Human milk oligosaccharides (HMO) protect neonatal bladder epithelial cells from invasion by uropathogenic E. coli (UPEC), according to the latest study by a team of researchers led by Lars Bode and Victor Nizet at the University of California, San Diego.

UPEC are a major cause of UTI, and recurrent UTI exposes children to the risk of severe renal damage. Breastfed neonates, however, have a degree of protection from UTI, and the researchers surmised this might be due to the presence of HMO in human milk. Human milk has a substantial, complex and variable oligosaccharide content not yet reproduced in formula milk. A number of beneficial properties have been ascribed to HMO, including prebiotic intestinal bioflora regulation, provision of nutrients for brain development, modulation of immune function and inhibition of binding to cell surfaces by pathogens. Previous findings that HMO are absorbed in the neonatal gut and subsequently found in urine led researchers to investigate the role of HMO in protection of the bladder from UPEC.

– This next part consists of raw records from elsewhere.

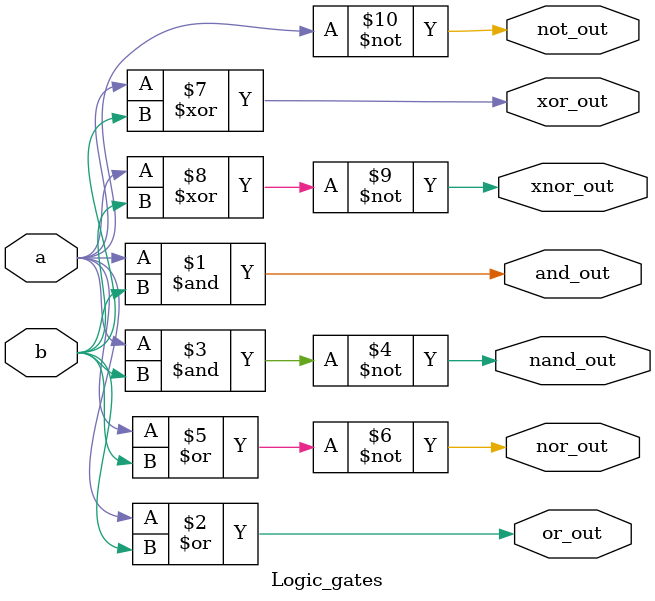
<source format=v>
module Logic_gates(
  input a, b,
  output and_out, or_out, not_out, nand_out, nor_out, xor_out, xnor_out);

  // Built-in gate primitives
  and  g1(and_out, a, b);    // AND gate
  or   g2(or_out, a, b);     // OR gate
  not  g3(not_out, a);       // NOT gate
  nand g4(nand_out, a, b);   // NAND gate
  nor  g5(nor_out, a, b);    // NOR gate
  xor  g6(xor_out, a, b);    // XOR gate
  xnor g7(xnor_out, a, b);   // XNOR gate

endmodule


</source>
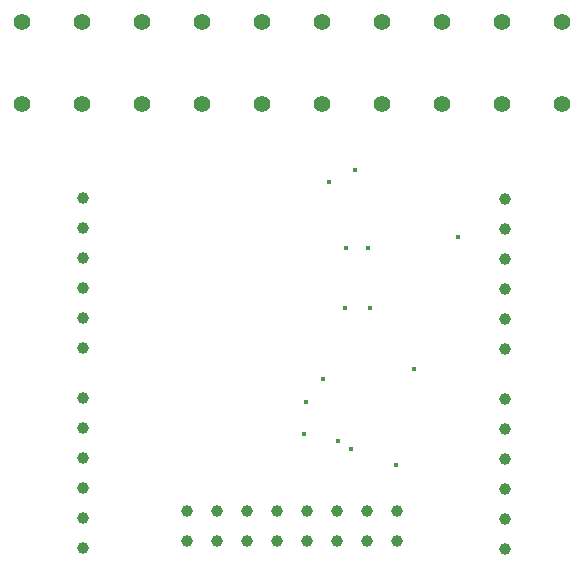
<source format=gbr>
%TF.GenerationSoftware,KiCad,Pcbnew,6.0.8+dfsg-1~bpo11+1*%
%TF.CreationDate,2022-10-31T17:37:23+01:00*%
%TF.ProjectId,rib4outAd_00,72696234-6f75-4744-9164-5f30302e6b69,rev?*%
%TF.SameCoordinates,Original*%
%TF.FileFunction,Plated,1,4,PTH,Drill*%
%TF.FilePolarity,Positive*%
%FSLAX46Y46*%
G04 Gerber Fmt 4.6, Leading zero omitted, Abs format (unit mm)*
G04 Created by KiCad (PCBNEW 6.0.8+dfsg-1~bpo11+1) date 2022-10-31 17:37:23*
%MOMM*%
%LPD*%
G01*
G04 APERTURE LIST*
%TA.AperFunction,ViaDrill*%
%ADD10C,0.400000*%
%TD*%
%TA.AperFunction,ComponentDrill*%
%ADD11C,1.000000*%
%TD*%
%TA.AperFunction,ComponentDrill*%
%ADD12C,1.400000*%
%TD*%
G04 APERTURE END LIST*
D10*
X146500000Y-108200000D03*
X146630000Y-105500500D03*
X148070000Y-103560000D03*
X148640000Y-86830000D03*
X149390000Y-108810000D03*
X150000000Y-97550000D03*
X150035500Y-92450000D03*
X150500000Y-109480000D03*
X150820000Y-85860000D03*
X151934500Y-92470000D03*
X152060000Y-97550000D03*
X154300000Y-110800000D03*
X155800000Y-102700000D03*
X159500000Y-91500000D03*
D11*
%TO.C,J4*%
X127775000Y-88225000D03*
X127775000Y-90765000D03*
X127775000Y-93305000D03*
X127775000Y-95845000D03*
X127775000Y-98385000D03*
X127775000Y-100925000D03*
%TO.C,J6*%
X127775000Y-105125000D03*
X127775000Y-107665000D03*
X127775000Y-110205000D03*
X127775000Y-112745000D03*
X127775000Y-115285000D03*
X127775000Y-117825000D03*
%TO.C,J1*%
X136590000Y-114710000D03*
X136590000Y-117250000D03*
X139130000Y-114710000D03*
X139130000Y-117250000D03*
X141670000Y-114710000D03*
X141670000Y-117250000D03*
X144210000Y-114710000D03*
X144210000Y-117250000D03*
X146750000Y-114710000D03*
X146750000Y-117250000D03*
X149290000Y-114710000D03*
X149290000Y-117250000D03*
X151830000Y-114710000D03*
X151830000Y-117250000D03*
X154370000Y-114710000D03*
X154370000Y-117250000D03*
%TO.C,J5*%
X163500000Y-88340000D03*
X163500000Y-90880000D03*
X163500000Y-93420000D03*
X163500000Y-95960000D03*
X163500000Y-98500000D03*
X163500000Y-101040000D03*
%TO.C,J7*%
X163525000Y-105200000D03*
X163525000Y-107740000D03*
X163525000Y-110280000D03*
X163525000Y-112820000D03*
X163525000Y-115360000D03*
X163525000Y-117900000D03*
D12*
%TO.C,J2*%
X122640000Y-73277500D03*
%TO.C,J3*%
X122640000Y-80277500D03*
%TO.C,J2*%
X127720000Y-73277500D03*
%TO.C,J3*%
X127720000Y-80277500D03*
%TO.C,J2*%
X132800000Y-73277500D03*
%TO.C,J3*%
X132800000Y-80277500D03*
%TO.C,J2*%
X137880000Y-73277500D03*
%TO.C,J3*%
X137880000Y-80277500D03*
%TO.C,J2*%
X142960000Y-73277500D03*
%TO.C,J3*%
X142960000Y-80277500D03*
%TO.C,J2*%
X148040000Y-73277500D03*
%TO.C,J3*%
X148040000Y-80277500D03*
%TO.C,J2*%
X153120000Y-73277500D03*
%TO.C,J3*%
X153120000Y-80277500D03*
%TO.C,J2*%
X158200000Y-73277500D03*
%TO.C,J3*%
X158200000Y-80277500D03*
%TO.C,J2*%
X163280000Y-73277500D03*
%TO.C,J3*%
X163280000Y-80277500D03*
%TO.C,J2*%
X168360000Y-73277500D03*
%TO.C,J3*%
X168360000Y-80277500D03*
M02*

</source>
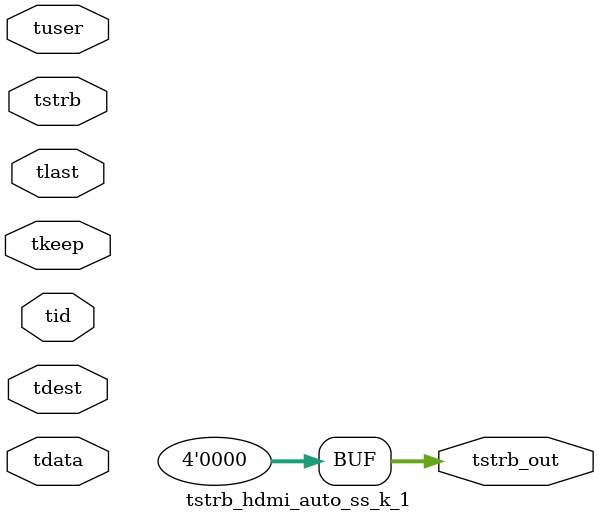
<source format=v>


`timescale 1ps/1ps

module tstrb_hdmi_auto_ss_k_1 #
(
parameter C_S_AXIS_TDATA_WIDTH = 32,
parameter C_S_AXIS_TUSER_WIDTH = 0,
parameter C_S_AXIS_TID_WIDTH   = 0,
parameter C_S_AXIS_TDEST_WIDTH = 0,
parameter C_M_AXIS_TDATA_WIDTH = 32
)
(
input  [(C_S_AXIS_TDATA_WIDTH == 0 ? 1 : C_S_AXIS_TDATA_WIDTH)-1:0     ] tdata,
input  [(C_S_AXIS_TUSER_WIDTH == 0 ? 1 : C_S_AXIS_TUSER_WIDTH)-1:0     ] tuser,
input  [(C_S_AXIS_TID_WIDTH   == 0 ? 1 : C_S_AXIS_TID_WIDTH)-1:0       ] tid,
input  [(C_S_AXIS_TDEST_WIDTH == 0 ? 1 : C_S_AXIS_TDEST_WIDTH)-1:0     ] tdest,
input  [(C_S_AXIS_TDATA_WIDTH/8)-1:0 ] tkeep,
input  [(C_S_AXIS_TDATA_WIDTH/8)-1:0 ] tstrb,
input                                                                    tlast,
output [(C_M_AXIS_TDATA_WIDTH/8)-1:0 ] tstrb_out
);

assign tstrb_out = {1'b0};

endmodule


</source>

UPEC initiate infection by binding to and invading bladder epithelial cells, with disruption of intracellular signaling cascades leading to cytotoxicity. Although HMO have been shown to act as decoy receptors for a number of pathogens, they were not found to affect attachment of UPEC to human bladder cells that were grown in monolayer cell culture. They did, however, significantly reduce both internalization of the bacteria into the epithelial cells and bladder cell cytotoxicity.

Infection with UPEC affects cellular levels of proteins involved in cell adhesion, signaling cascades and apoptosis. Some of these changes—to focal adhesion molecules, desmosome components, MAPK and NF-κB pathway phosphoproteins—were blocked by HMO treatment. Other effects, on the E-cadherin intercellular adhesion molecule and the caspase-3 apoptotic pathway, were not influenced by HMO.

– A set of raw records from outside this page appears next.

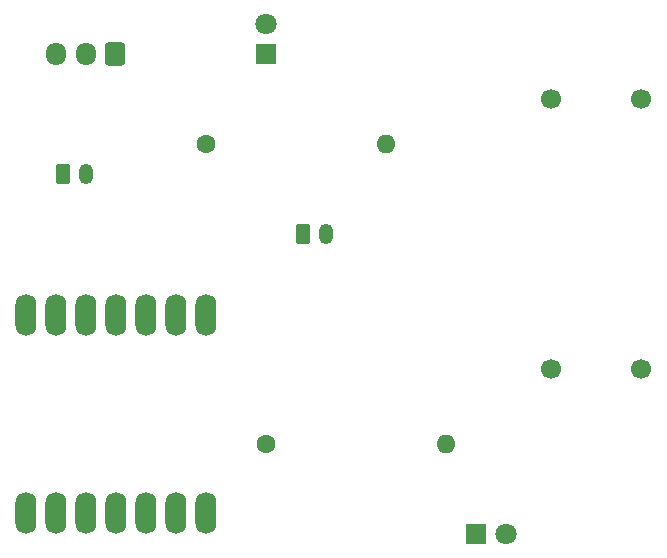
<source format=gbr>
%TF.GenerationSoftware,KiCad,Pcbnew,8.0.8*%
%TF.CreationDate,2025-03-02T00:43:29-07:00*%
%TF.ProjectId,techin514-final-project,74656368-696e-4353-9134-2d66696e616c,rev?*%
%TF.SameCoordinates,Original*%
%TF.FileFunction,Soldermask,Top*%
%TF.FilePolarity,Negative*%
%FSLAX46Y46*%
G04 Gerber Fmt 4.6, Leading zero omitted, Abs format (unit mm)*
G04 Created by KiCad (PCBNEW 8.0.8) date 2025-03-02 00:43:29*
%MOMM*%
%LPD*%
G01*
G04 APERTURE LIST*
G04 Aperture macros list*
%AMRoundRect*
0 Rectangle with rounded corners*
0 $1 Rounding radius*
0 $2 $3 $4 $5 $6 $7 $8 $9 X,Y pos of 4 corners*
0 Add a 4 corners polygon primitive as box body*
4,1,4,$2,$3,$4,$5,$6,$7,$8,$9,$2,$3,0*
0 Add four circle primitives for the rounded corners*
1,1,$1+$1,$2,$3*
1,1,$1+$1,$4,$5*
1,1,$1+$1,$6,$7*
1,1,$1+$1,$8,$9*
0 Add four rect primitives between the rounded corners*
20,1,$1+$1,$2,$3,$4,$5,0*
20,1,$1+$1,$4,$5,$6,$7,0*
20,1,$1+$1,$6,$7,$8,$9,0*
20,1,$1+$1,$8,$9,$2,$3,0*%
G04 Aperture macros list end*
%ADD10RoundRect,0.250000X-0.350000X-0.625000X0.350000X-0.625000X0.350000X0.625000X-0.350000X0.625000X0*%
%ADD11O,1.200000X1.750000*%
%ADD12R,1.800000X1.800000*%
%ADD13C,1.800000*%
%ADD14RoundRect,0.250000X0.600000X0.725000X-0.600000X0.725000X-0.600000X-0.725000X0.600000X-0.725000X0*%
%ADD15O,1.700000X1.950000*%
%ADD16C,1.700000*%
%ADD17C,1.600000*%
%ADD18O,1.600000X1.600000*%
%ADD19O,1.778000X3.556000*%
G04 APERTURE END LIST*
D10*
%TO.C,J1*%
X89440000Y-81280000D03*
D11*
X91440000Y-81280000D03*
%TD*%
D12*
%TO.C,D2*%
X104140000Y-106680000D03*
D13*
X106680000Y-106680000D03*
%TD*%
D14*
%TO.C,SW1*%
X73580000Y-66040000D03*
D15*
X71080000Y-66040000D03*
X68580000Y-66040000D03*
%TD*%
D16*
%TO.C,M1*%
X110490000Y-69850000D03*
X118110000Y-69850000D03*
X110490000Y-92710000D03*
X118110000Y-92710000D03*
%TD*%
D17*
%TO.C,R1*%
X81280000Y-73660000D03*
D18*
X96520000Y-73660000D03*
%TD*%
D19*
%TO.C,U1*%
X66040000Y-104902000D03*
X68580000Y-104902000D03*
X71120000Y-104902000D03*
X73660000Y-104902000D03*
X76200000Y-104902000D03*
X78740000Y-104902000D03*
X81280000Y-104902000D03*
X66040000Y-88138000D03*
X68580000Y-88138000D03*
X71120000Y-88138000D03*
X73660000Y-88138000D03*
X76200000Y-88138000D03*
X78740000Y-88138000D03*
X81280000Y-88138000D03*
%TD*%
D17*
%TO.C,R2*%
X86360000Y-99060000D03*
D18*
X101600000Y-99060000D03*
%TD*%
D12*
%TO.C,D1*%
X86360000Y-66040000D03*
D13*
X86360000Y-63500000D03*
%TD*%
D10*
%TO.C,BT1*%
X69120000Y-76200000D03*
D11*
X71120000Y-76200000D03*
%TD*%
M02*

</source>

Fractionation of HMO localized the active component to the acidic portion, and a single sialylated oligosaccharide was effective in blocking NF-κB activation. Galactooligosaccharides, which are not found in human milk but are added to some formula milks, reduced UPEC invasion without preventing bladder cell death or activation of MAPK and NF-κB pathways.

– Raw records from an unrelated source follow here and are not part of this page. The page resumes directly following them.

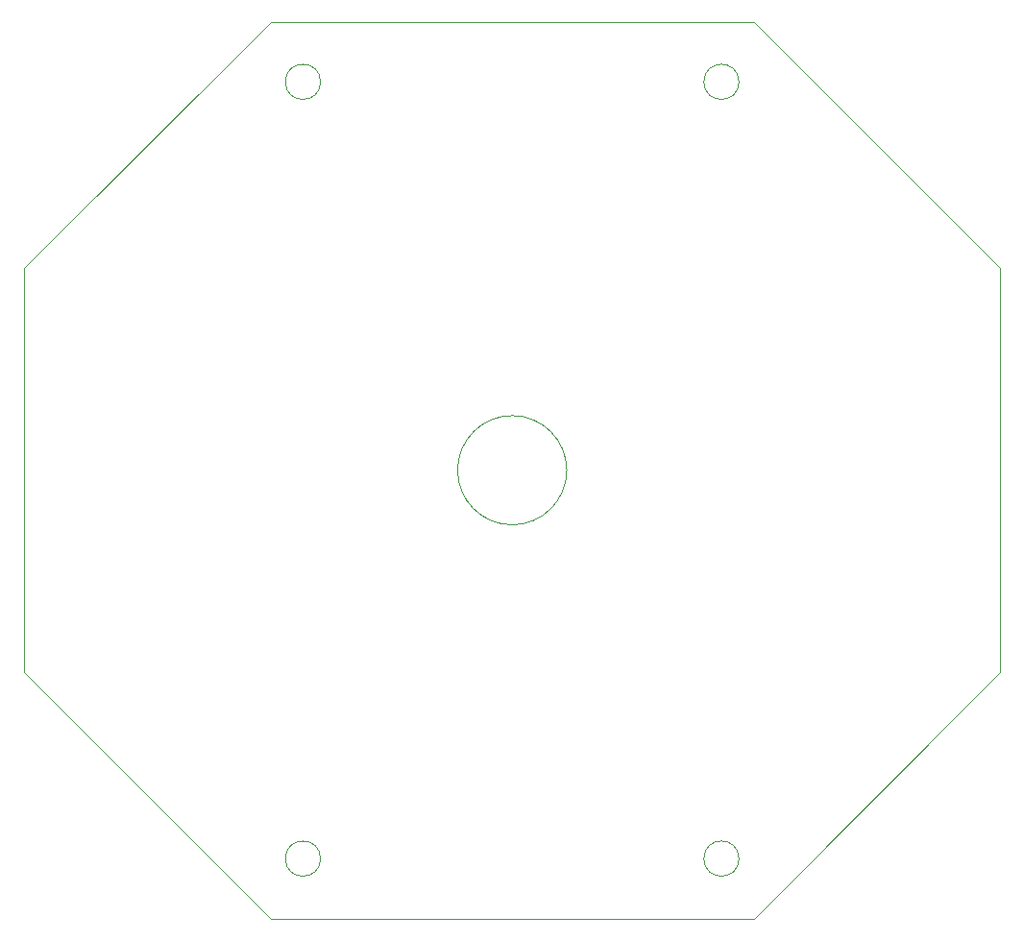
<source format=gbr>
%TF.GenerationSoftware,KiCad,Pcbnew,6.0.1*%
%TF.CreationDate,2022-02-10T22:23:25-06:00*%
%TF.ProjectId,COTS_TELEM,434f5453-5f54-4454-9c45-4d2e6b696361,rev?*%
%TF.SameCoordinates,Original*%
%TF.FileFunction,Profile,NP*%
%FSLAX46Y46*%
G04 Gerber Fmt 4.6, Leading zero omitted, Abs format (unit mm)*
G04 Created by KiCad (PCBNEW 6.0.1) date 2022-02-10 22:23:25*
%MOMM*%
%LPD*%
G01*
G04 APERTURE LIST*
%TA.AperFunction,Profile*%
%ADD10C,0.010000*%
%TD*%
G04 APERTURE END LIST*
D10*
X-42988115Y-17806260D02*
X-21287337Y-39530000D01*
X42988115Y-17806260D02*
X42988115Y17806260D01*
X-16892536Y34247282D02*
G75*
G03*
X-16892536Y34247282I-1550000J0D01*
G01*
X-21287337Y39530000D02*
X-42988115Y17806260D01*
X4812500Y0D02*
G75*
G03*
X4812500Y0I-4812500J0D01*
G01*
X-16892536Y-34247282D02*
G75*
G03*
X-16892536Y-34247282I-1550000J0D01*
G01*
X21287337Y-39530000D02*
X42988115Y-17806260D01*
X-42988115Y17806260D02*
X-42988115Y-17806260D01*
X21287337Y-39530000D02*
X-21287337Y-39530000D01*
X19992536Y34247282D02*
G75*
G03*
X19992536Y34247282I-1550000J0D01*
G01*
X42988115Y17806260D02*
X21287337Y39530000D01*
X19992536Y-34247282D02*
G75*
G03*
X19992536Y-34247282I-1550000J0D01*
G01*
X21287337Y39530000D02*
X-21287337Y39530000D01*
M02*

</source>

These results add to the body of evidence demonstrating the beneficial effects of human milk. However, there are many situations where breastfeeding is not an available option, so it is vitally important to improve the formulations of alternatives. Understanding the properties of the components of milk should allow selection of those with specific contributions, streamlining the creation of the next generation of formula milk.